Today is Earth Day, and the 41st one at that—a celebration of Mother Earth, and one that has taken on more and more significance since it was first started, as the environmental crisis only continues to grow (with oil spills and tsunamis underlining the overall problem). As we progress towards either a resolution of the world’s many environmental ills or catastrophe for the planet and the human race, ecological awareness only continues to grow. Earth Day, begun by Senator Gaylord Nelson in 1970, has been a major factor in that growing awareness. Once considered the domain of hippies and tree huggers, Earth Day is now unifying, rallying call to wake up and face the music of the ecological devastation we can no longer ignore. But that was always the idea—Senator Nelson created Earth Day from the heady atmosphere of political turmoil and protest in the late sixties, seeking to raise the type of awareness that had been created around things like civil rights and the Vietnam War and focus it on ecology—an idea far ahead of its time.
The Christian Science Monitor reports:
In the 1960s, student activists seemed more concerned with foreign conflicts such as the Vietnam War than with cleaning up the environment.
Then the largest oil spill in US history occurred off the coast of California, leaking an estimated 100,000 barrels of crude into waters near Santa Barbara in 1969 (it has since been eclipsed in size by Exxon Valdez and the BP Gulf spill). A US senator from Wisconsin visited the site and was so moved by the devastation that he proposed a “national teach-in on the environment.”

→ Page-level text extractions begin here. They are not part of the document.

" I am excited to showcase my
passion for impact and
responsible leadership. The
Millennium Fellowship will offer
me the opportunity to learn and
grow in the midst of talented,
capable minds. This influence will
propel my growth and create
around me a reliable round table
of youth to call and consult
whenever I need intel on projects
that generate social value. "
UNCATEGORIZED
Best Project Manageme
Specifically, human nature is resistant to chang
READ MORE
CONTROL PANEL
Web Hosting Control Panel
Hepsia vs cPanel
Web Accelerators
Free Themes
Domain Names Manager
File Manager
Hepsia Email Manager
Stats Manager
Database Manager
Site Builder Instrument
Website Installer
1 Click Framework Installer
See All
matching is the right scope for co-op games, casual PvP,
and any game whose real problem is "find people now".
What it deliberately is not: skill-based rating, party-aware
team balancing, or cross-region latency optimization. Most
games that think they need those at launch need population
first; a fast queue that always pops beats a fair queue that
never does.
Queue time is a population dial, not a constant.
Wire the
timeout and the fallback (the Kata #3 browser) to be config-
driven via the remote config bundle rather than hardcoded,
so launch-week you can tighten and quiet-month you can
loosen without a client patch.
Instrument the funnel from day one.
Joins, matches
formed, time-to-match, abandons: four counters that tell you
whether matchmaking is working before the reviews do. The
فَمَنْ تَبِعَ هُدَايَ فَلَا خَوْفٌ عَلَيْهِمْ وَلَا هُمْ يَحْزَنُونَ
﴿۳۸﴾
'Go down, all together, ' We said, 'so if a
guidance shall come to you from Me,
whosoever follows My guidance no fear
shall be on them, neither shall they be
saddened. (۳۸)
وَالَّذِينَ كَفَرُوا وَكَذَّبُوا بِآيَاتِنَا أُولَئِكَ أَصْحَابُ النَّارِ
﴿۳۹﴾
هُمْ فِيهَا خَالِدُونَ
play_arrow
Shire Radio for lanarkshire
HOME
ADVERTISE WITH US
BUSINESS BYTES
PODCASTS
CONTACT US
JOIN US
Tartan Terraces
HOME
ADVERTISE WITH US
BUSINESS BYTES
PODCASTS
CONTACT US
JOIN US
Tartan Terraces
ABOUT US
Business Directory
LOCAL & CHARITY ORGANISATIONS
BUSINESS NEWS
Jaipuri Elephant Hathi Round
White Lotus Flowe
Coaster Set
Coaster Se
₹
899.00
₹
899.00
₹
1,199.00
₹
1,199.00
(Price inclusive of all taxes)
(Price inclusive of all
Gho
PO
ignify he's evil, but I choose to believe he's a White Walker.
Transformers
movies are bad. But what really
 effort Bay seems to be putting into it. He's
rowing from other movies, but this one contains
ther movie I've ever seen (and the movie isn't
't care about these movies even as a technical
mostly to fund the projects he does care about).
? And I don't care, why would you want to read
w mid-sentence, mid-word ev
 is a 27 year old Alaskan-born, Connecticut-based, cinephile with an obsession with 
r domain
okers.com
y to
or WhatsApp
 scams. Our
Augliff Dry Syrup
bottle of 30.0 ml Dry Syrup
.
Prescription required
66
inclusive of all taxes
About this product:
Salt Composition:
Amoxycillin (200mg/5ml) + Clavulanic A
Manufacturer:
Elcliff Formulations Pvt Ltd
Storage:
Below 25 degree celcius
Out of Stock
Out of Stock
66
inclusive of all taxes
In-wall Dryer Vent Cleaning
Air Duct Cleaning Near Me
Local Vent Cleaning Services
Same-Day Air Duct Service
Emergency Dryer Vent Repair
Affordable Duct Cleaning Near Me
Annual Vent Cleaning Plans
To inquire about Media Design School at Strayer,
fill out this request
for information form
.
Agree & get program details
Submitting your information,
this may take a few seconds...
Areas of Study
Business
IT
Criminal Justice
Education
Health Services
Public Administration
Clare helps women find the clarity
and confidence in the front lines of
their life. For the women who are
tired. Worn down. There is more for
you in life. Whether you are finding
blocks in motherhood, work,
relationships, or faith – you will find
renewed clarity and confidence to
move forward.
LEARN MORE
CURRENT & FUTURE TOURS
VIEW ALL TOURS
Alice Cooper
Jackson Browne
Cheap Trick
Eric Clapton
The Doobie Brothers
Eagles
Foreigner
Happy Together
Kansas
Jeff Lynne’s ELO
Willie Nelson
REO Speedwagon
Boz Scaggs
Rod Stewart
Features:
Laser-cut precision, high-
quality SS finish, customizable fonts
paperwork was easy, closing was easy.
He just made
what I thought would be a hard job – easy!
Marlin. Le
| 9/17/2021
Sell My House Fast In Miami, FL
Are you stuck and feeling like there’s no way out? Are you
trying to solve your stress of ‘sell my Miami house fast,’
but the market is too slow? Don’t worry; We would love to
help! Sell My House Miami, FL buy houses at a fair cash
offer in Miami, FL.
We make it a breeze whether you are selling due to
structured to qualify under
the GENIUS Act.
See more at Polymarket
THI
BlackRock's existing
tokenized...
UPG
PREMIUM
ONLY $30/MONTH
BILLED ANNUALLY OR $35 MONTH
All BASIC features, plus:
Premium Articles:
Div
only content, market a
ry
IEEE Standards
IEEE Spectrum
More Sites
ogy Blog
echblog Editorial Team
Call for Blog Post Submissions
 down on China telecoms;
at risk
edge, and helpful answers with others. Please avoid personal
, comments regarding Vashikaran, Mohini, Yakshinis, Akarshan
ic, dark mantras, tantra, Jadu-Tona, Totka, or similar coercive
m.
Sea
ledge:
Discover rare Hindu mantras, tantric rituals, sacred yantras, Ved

From where could he find the organizers and participants for such an event?
Sen. Gaylord Nelson (D) of Wisconsin immediately looked to the student antiwar movement. He not only modeled his first-ever Earth Day in 1970 on the Vietnam War teach-ins of the time, but he also rallied those fervent protesters to join his environmental awareness campaign and make it a nationwide happening, according to the Earth Day Network website.
What do you think—what can we learn from the history of Earth Day? And how might environmental awareness be changing, especially as we approach 2012?